Gandhiji believed that education centres round the child. He impressed upon people that the cultural
aspect of education is more important than the literary aspect, because it is through the cultural
aspect that the child learns to develop his character and ideals. He was a supporter of the ancient
Indian ideals of education. Gandhiji addressed the importance of thought, word and deed, nonviolence and truth.
It is clear from the foregoing account that Gandhijis viewed education from a comprehensive or
broadminded standpoint. Any education that develops only one aspect of the child can be dubbed as
narrow and one-sided. Thus, Gandhiji states that education must make the individual to live and earn
his daily bread, to be the means of his sustenance. In a way Gandhiji synthesized the individual and
social aims of education. Like Vivekananda, Gandhiji maintained that character formation and manual
skill were equally important. Gandhijis plan of education laid stress on all types of education
physical, mental, moral, aesthetic and religious.
The scheme of the basic education clarifies the means of education. According to Gandhiji, the most
important means of education in basic scheme was craft. About this means of education, Gandhiji said
The principle idea is to impart the whole education of the body and the mind and the soul through
the handicraft that I taught to the children. You have to draw out all that is in the child through
teaching all the processes of handicraft and all your lessons in history geography, arithmetic will be
related to the craft. Thus, some handicraft was necessary to be the centre of childs education.
Besides other craft recommended were: weaving, carpentry agriculture gardening and other
handicrafts and other rural crafts. It was pointed out that the following criteria should be followed in
deciding about the basic craft:

Craft fulfilling individual and social means.

Craft based upon local requirement.

Craft in tune with local conditions

Craft favourable to the interest, aptitude and the ability of the child

Less expensive and simple craft

Craft leading to all round development of personality.

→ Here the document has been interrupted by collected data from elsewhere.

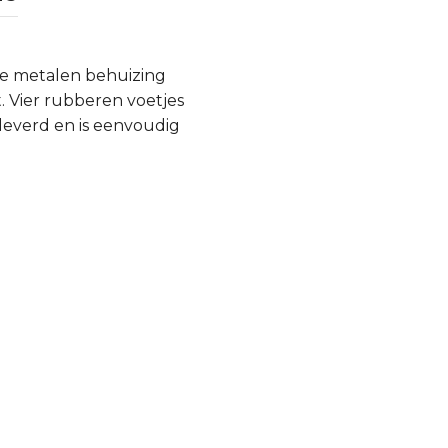
te metalen behuizing
. Vier rubberen voetjes
eleverd en is eenvoudig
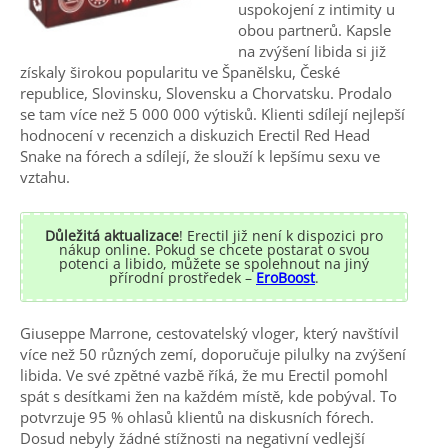
uspokojení z intimity u
obou partnerů. Kapsle
na zvýšení libida si již
získaly širokou popularitu ve Španělsku, České
republice, Slovinsku, Slovensku a Chorvatsku. Prodalo
se tam více než 5 000 000 výtisků. Klienti sdílejí nejlepší
hodnocení v recenzich a diskuzich Erectil Red Head
Snake na fórech a sdílejí, že slouží k lepšímu sexu ve
vztahu.
Důležitá aktualizace
! Erectil již není k dispozici pro
nákup online. Pokud se chcete postarat o svou
potenci a libido, můžete se spolehnout na jiný
přírodní prostředek –
EroBoost
.
Giuseppe Marrone, cestovatelský vloger, který navštívil
více než 50 různých zemí, doporučuje pilulky na zvýšení
libida. Ve své zpětné vazbě říká, že mu Erectil pomohl
spát s desítkami žen na každém místě, kde pobýval. To
potvrzuje 95 % ohlasů klientů na diskusních fórech.
Dosud nebyly žádné stížnosti na negativní vedlejší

But Gandhis revolutionary educational policy has been criticized as being medieval and impractical.
One of the first criticisms that faced this Nai talim was that there was a dearth of teachers
teachers who were artisans and artisans who were also teachers. And to create a new pedigree of
teachers for India would be extraordinarily difficult. Professor K.T. Shah who was a part of the

Wardha conference and the only member to oppose it made it quite clear that this scheme would
require huge amount business acumen of management of goods and their sale. An embargo against
foreign goods would be in keeping with the nationalistic feelings but it this policy would also harm the
existing professional artisans and give them competition. In an article in Harijan an anonymous reader
pointed out that this would legalize child labour and schools and colleges should be places where the
young minds should be taught about the values rather than the prices. Rabindranath Tagore pointed
out that this teaching does not promote the childs aesthetic and creative powers and assume that
material utility, rather than development of personality, is the end of education.

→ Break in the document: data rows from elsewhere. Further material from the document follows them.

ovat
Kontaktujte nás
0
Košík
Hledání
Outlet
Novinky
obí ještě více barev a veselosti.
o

The kind of social transformation that Gandhi was calling for was primarily an inner moral
transformation, one which placed as paramount the need for a conscious simplicity and self-imposed
limitation. This limitation Gandhis scheme on the intellectual, scientific, economic and even social
spheres were therefore clearly unacceptable to the modernist mindset. The question that was asked:
who would seriously want to give up the manifold benefits of modern life and take up a hard life of
manual work? In contrast to Gandhis radical policy of change, his detractors of the educational
policy would see it to be medieval and conservative. But the dominant nationalistic feelings and to
some extent the politics of the dominant elite political class would combat the Gandhian opponents
and create a middle path for the basic education. But by the very act of negating the voice of the
Other, by trying to efface it, they contributed to its recognition.